Rugby Australia to announce first phase of restructuring this week

Rugby Australia will reportedly announce the first phase of a wholesale organisational restructuring this week.

The reports come after Rugby Australia lodged their 2019 financial report that provisionally flagged a $9.4 million loss.

The long hard road for Rugby Australia

Interim chief executive Rob Clarke has the unenviable task of steering the embattled organisation through wholesale changes in the midst of planning a domestic Super Rugby return in July and attempting to secure a broadcast deal beyond this year.

Clarke confirmed the next steps for Rugby Australia this weekend.

“The audited and signed accounts have been submitted today, and our 2019 annual report will be published in the coming days,” Clarke said.

“This week we will also announce the first phase of an organisational restructure of the Rugby Australia business, which we are in the final stages of completing.”

Rugby Australia were forced to retrench more than 100 staff to cope with the financial losses associated with the ongoing global pandemic, while former CEO Raelene Castle exited amid a mountain of criticism against the game’s administration.

Not all doom and gloom

The organisation will hope that they have staved off complete collapse and that stop-gap competitions will prevent further losses.
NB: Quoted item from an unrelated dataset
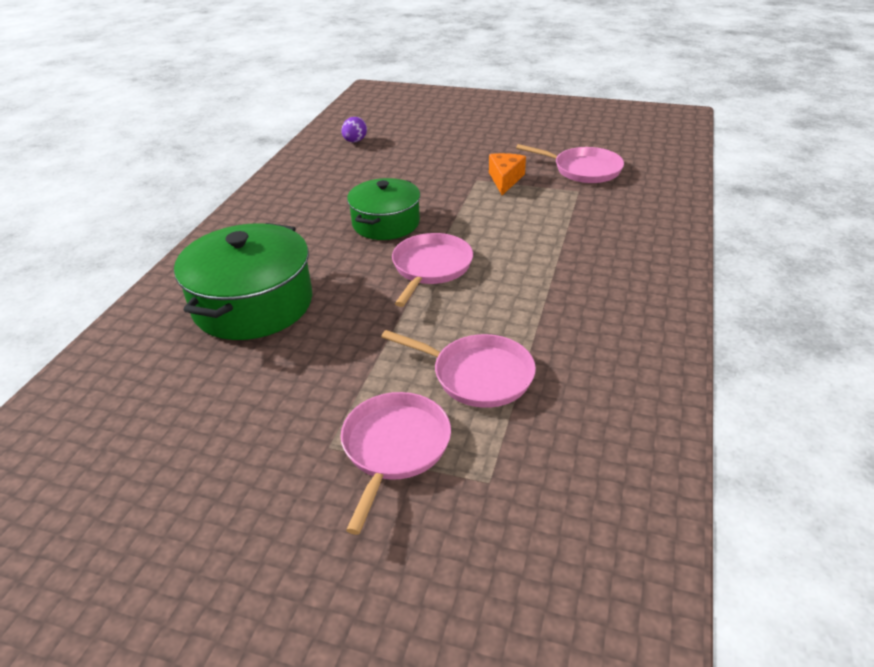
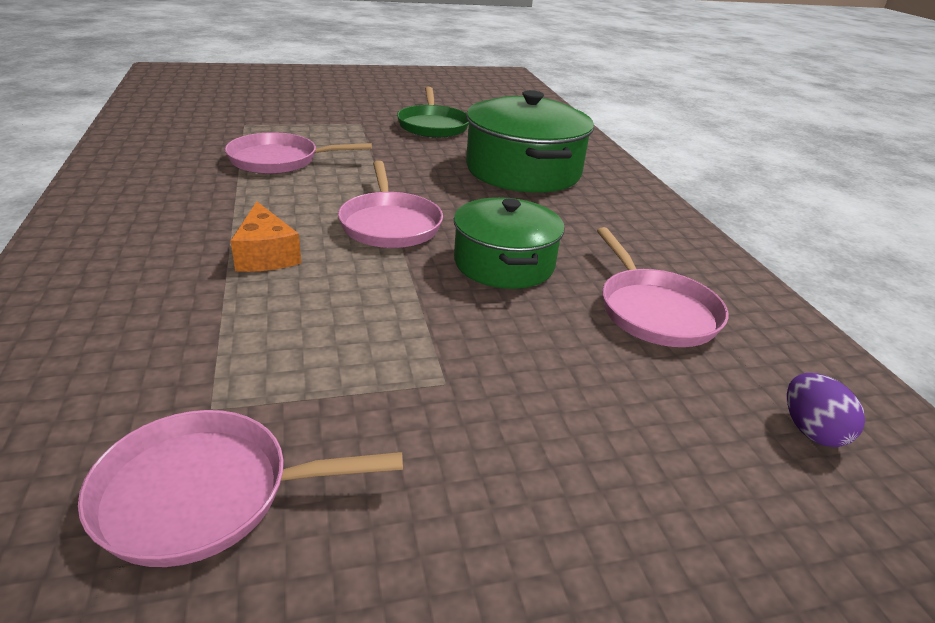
camera: 145 degrees right, 5 degrees down
pink pan [341,392,451,535] -> pink pan moved to [597,227,728,347]
orange cheese [489,153,526,195] -> orange cheese moved to [230,201,301,272]
none -> green pan [397,87,469,138]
A Bledisloe Cup series against the All Blacks is in the works and Australia are considering a Trans-Tasman franchise series at some point, while South Africa may be forced to reevaluate their partnership with their Southern Hemisphere rivals.

Australia’s Super Rugby clubs have been forced to cut staff as well, though the proposed five-team domestic franchise tournament looks likely to go ahead soon.

The competition, set to feature the recalled Western Force, will be known as Super Rugby AU, is expected to kick-off on July 3. 

Rugby Australia have work to do

Rugby Australia are believed to be considering whether to implement any of World Rugby’s ten optional temporary law amendments designed to help reduce the risk of transmission of the virus, in the competition.

World Rugby’s executive committee approved the optional law trials which cover scrum, tackle, ruck and maul situations in May and issued them alongside guidelines for the return to play.

National Unions can apply to implement one or more of the temporary law amendments in domestic trials in line with the World Rugby’s return to play guidance.

Rugby Australia still have plenty of hoops to jump through before they can get players back on the field which will involve discussions with World Rugby, broadcasters and SANZAAR.